Brief — Please return all of the following rows word for word, with nothing changed.

Data provided —
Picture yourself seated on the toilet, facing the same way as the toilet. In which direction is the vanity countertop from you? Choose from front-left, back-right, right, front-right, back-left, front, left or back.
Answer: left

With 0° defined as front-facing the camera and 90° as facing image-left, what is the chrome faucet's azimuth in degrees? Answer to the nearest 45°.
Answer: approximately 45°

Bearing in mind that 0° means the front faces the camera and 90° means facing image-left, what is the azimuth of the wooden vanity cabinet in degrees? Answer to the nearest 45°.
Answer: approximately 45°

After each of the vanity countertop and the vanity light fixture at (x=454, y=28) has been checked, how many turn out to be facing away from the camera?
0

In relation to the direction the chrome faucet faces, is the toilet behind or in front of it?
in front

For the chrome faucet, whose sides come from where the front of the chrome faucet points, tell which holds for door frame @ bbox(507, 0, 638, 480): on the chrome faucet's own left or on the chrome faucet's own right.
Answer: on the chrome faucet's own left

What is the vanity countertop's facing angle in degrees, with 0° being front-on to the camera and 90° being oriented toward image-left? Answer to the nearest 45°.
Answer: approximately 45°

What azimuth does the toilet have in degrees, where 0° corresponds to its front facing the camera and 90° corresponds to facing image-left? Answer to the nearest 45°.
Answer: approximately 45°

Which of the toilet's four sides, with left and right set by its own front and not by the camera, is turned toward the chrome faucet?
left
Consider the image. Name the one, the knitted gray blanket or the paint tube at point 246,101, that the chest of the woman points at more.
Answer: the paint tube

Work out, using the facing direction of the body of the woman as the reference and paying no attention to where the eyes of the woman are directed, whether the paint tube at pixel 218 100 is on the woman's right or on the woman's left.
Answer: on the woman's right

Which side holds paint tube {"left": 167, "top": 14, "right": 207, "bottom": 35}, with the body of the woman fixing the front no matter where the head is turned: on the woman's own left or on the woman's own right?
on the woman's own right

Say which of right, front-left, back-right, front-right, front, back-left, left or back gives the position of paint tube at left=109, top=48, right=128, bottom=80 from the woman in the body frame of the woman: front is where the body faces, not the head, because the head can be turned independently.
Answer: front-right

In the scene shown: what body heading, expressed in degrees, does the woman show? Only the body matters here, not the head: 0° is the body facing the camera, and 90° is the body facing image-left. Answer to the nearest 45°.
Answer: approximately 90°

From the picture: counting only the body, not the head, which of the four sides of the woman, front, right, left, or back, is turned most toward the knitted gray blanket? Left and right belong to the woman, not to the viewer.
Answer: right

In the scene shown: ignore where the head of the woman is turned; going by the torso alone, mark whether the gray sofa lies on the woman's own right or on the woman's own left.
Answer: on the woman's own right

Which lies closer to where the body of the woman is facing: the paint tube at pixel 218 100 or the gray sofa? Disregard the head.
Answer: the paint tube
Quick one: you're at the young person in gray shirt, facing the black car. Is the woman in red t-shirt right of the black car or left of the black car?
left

Problem solution —
Picture yourself seated on the toilet, facing the same way as the toilet. In which direction is the vanity countertop from you? Choose from front-left, back-right, right, front-right, back-left, front, left or back.
Answer: left

With 0° defined as front-facing the camera and 90° as facing image-left, what is the chrome faucet's azimuth in degrees? Answer to the nearest 45°.
Answer: approximately 45°

Bearing in mind that 0° means the front faces the camera and 90° means facing image-left, what is the azimuth of the wooden vanity cabinet in degrees? Answer to the nearest 45°.
Answer: approximately 45°

After each of the vanity countertop and the vanity light fixture at (x=454, y=28) has been checked, how many turn out to be facing away from the camera?
0

In relation to the direction the chrome faucet faces, is the toilet behind or in front of it?
in front

For the chrome faucet, whose sides come from where the front of the chrome faucet points, tell which holds for door frame @ bbox(507, 0, 638, 480): on the chrome faucet's own left or on the chrome faucet's own right.
Answer: on the chrome faucet's own left

What is the vanity countertop's facing angle in degrees, with 0° being front-on to the camera and 90° being oriented toward image-left? Answer to the nearest 45°.
Answer: approximately 45°

What azimuth does the toilet have in degrees, where 0° corresponds to its front facing the camera and 90° corresponds to facing image-left? Answer to the nearest 45°.
Answer: approximately 45°

Which of the toilet's four sides, with left and right set by its own front and not by the camera, is turned toward the chrome faucet?
left
Consider the image. Name the one, the knitted gray blanket or the paint tube at point 246,101, that the chest of the woman points at more.
Answer: the paint tube

Work out, using the facing direction of the body of the woman as the reference and paying no attention to where the eyes of the woman are directed, whether the paint tube at pixel 218 100 is on the woman's right or on the woman's left.
Answer: on the woman's right

Which side holds paint tube {"left": 167, "top": 14, "right": 207, "bottom": 35}, with the body of the woman fixing the front no matter where the head is turned: on the woman's own left or on the woman's own right?
on the woman's own right

Say which of right, front-left, back-right, front-right, front, back-left, left or back gives the position of paint tube at left=109, top=48, right=128, bottom=80 from the woman in the body frame of the woman: front is where the body faces, not the head, because the head can be turned independently.
Answer: front-right

In the scene shown: what body heading, expressed in degrees, does the woman show? Only the body matters here, not the head: 0° is the body facing the camera, and 90° is the body facing image-left. Answer to the nearest 45°.
Answer: approximately 90°

From the picture: counting only the body, not the head, which of the four sides of the woman, front, right, left, or back, is turned most toward the knitted gray blanket? Left and right belong to the woman, not to the viewer.
Answer: right

In the scene shown: ignore where the head of the woman is turned; going by the torso alone, mark whether the gray sofa lies on the woman's own right or on the woman's own left.
Answer: on the woman's own right

Which lies closer to where the body of the woman is facing: the paint tube at pixel 218 100 or the gray sofa? Disregard the head.
Answer: the paint tube
Quick one: you're at the young person in gray shirt, facing the black car. Is the woman in red t-shirt right of the black car or left of the black car?
left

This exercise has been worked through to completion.